Start of DOCUMENT PASSAGE

Seriation methods for dissimilarity data reorder the set of objects in the data. 
The methods fall into several groups based on the criteria they 
try to optimize, constraints (like dendrograms), and the algorithmic approach.

### Dendrogram leaf order

These methods create a dendrogram using hierarchical clustering and then derive 
the seriation order from the leaf order in the dendrogram. 
Leaf reordering may be applied.
 
 *  **DendSer** - Dendrogram seriation heuristic to optimize various criteria
 *  **GW** - Hierarchical clustering reordered by the Gruvaeus and Wainer heuristic 
 *  **HC** - Hierarchical clustering (single link, avg. link, complete link) 
 *  **OLO** - Hierarchical clustering with optimal leaf ordering 
 
### Dimensionality reduction  

Find a seriation order by reducing the dimensionality to 1 dimension. This is typically done
by minimizing a stress measure or the reconstruction error.

End of DOCUMENT PASSAGE

* **ACTIVITY**
Reproduce word for word everything in the seriation passage from "### Dimensionality reduction" down to "the reconstruction error.".

Start of ENTRIES PROVIDED

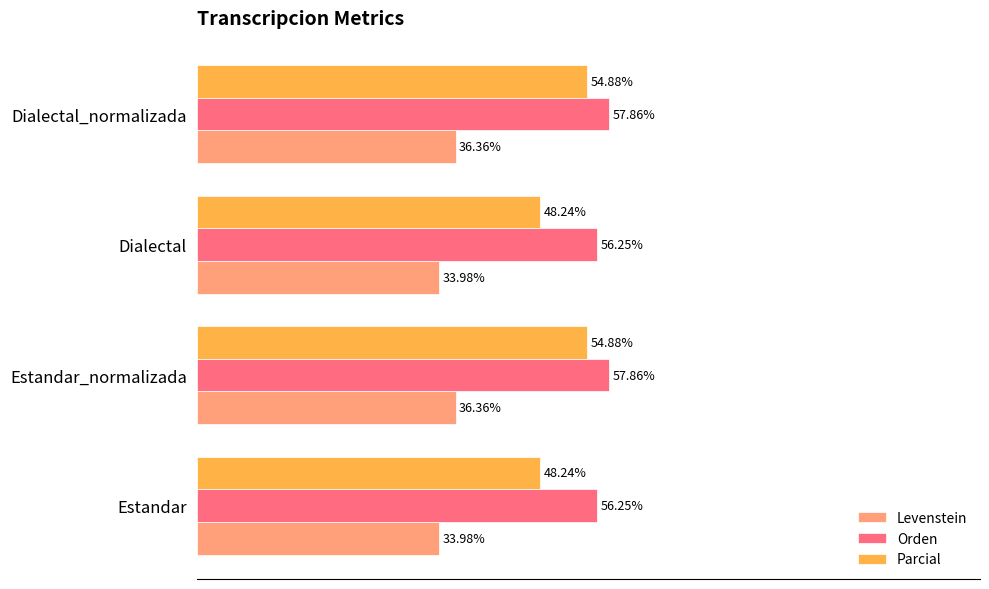

Is the value of Parcial at Estandar_normalizada greater than the value of Levenstein at Estandar?

Yes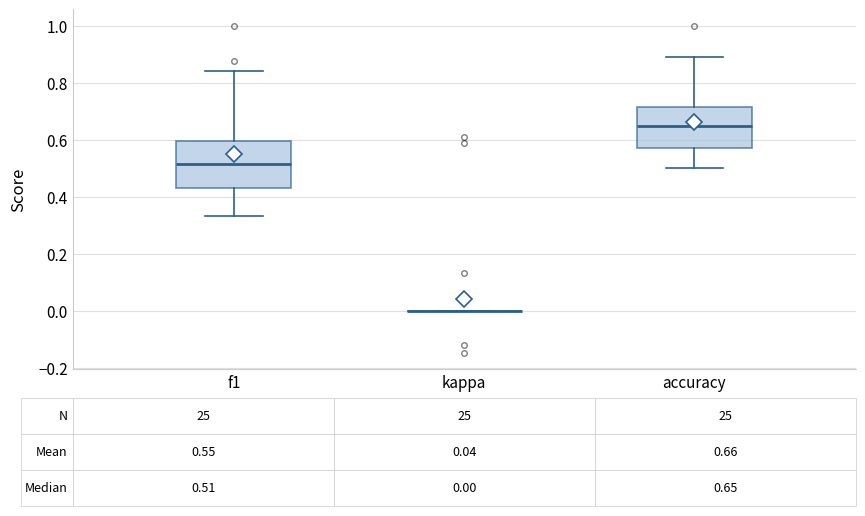

Which box is the tallest, from its lower edge to its upper edge?

f1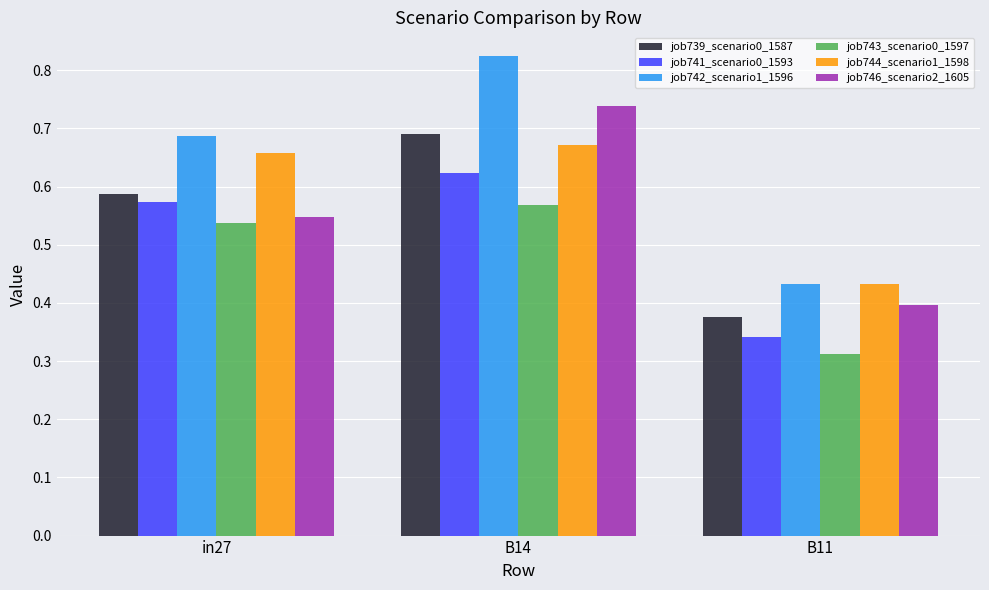

Is the value of job742_scenario1_1596 at B11 greater than the value of job741_scenario0_1593 at B11?

Yes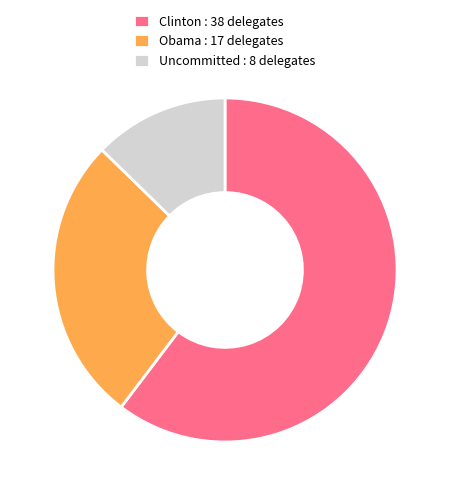

True or false: Obama accounts for 40% of the total.

False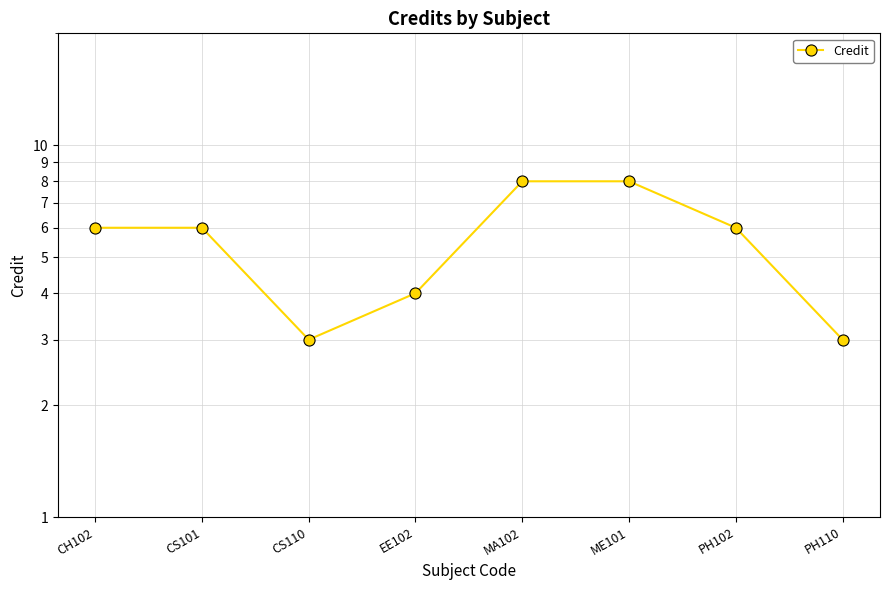

What is the approximate value at PH110?

3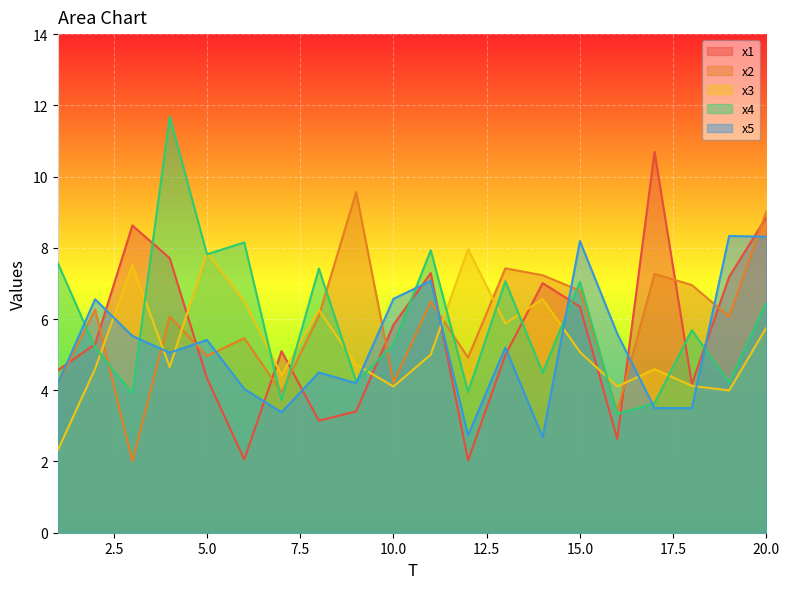

The value of x3 at 9 is 6.9. True or false?

False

End of ENTRIES PROVIDED

* **RESULT BELOW**
### Dimensionality reduction  

Find a seriation order by reducing the dimensionality to 1 dimension. This is typically done
by minimizing a stress measure or the reconstruction error.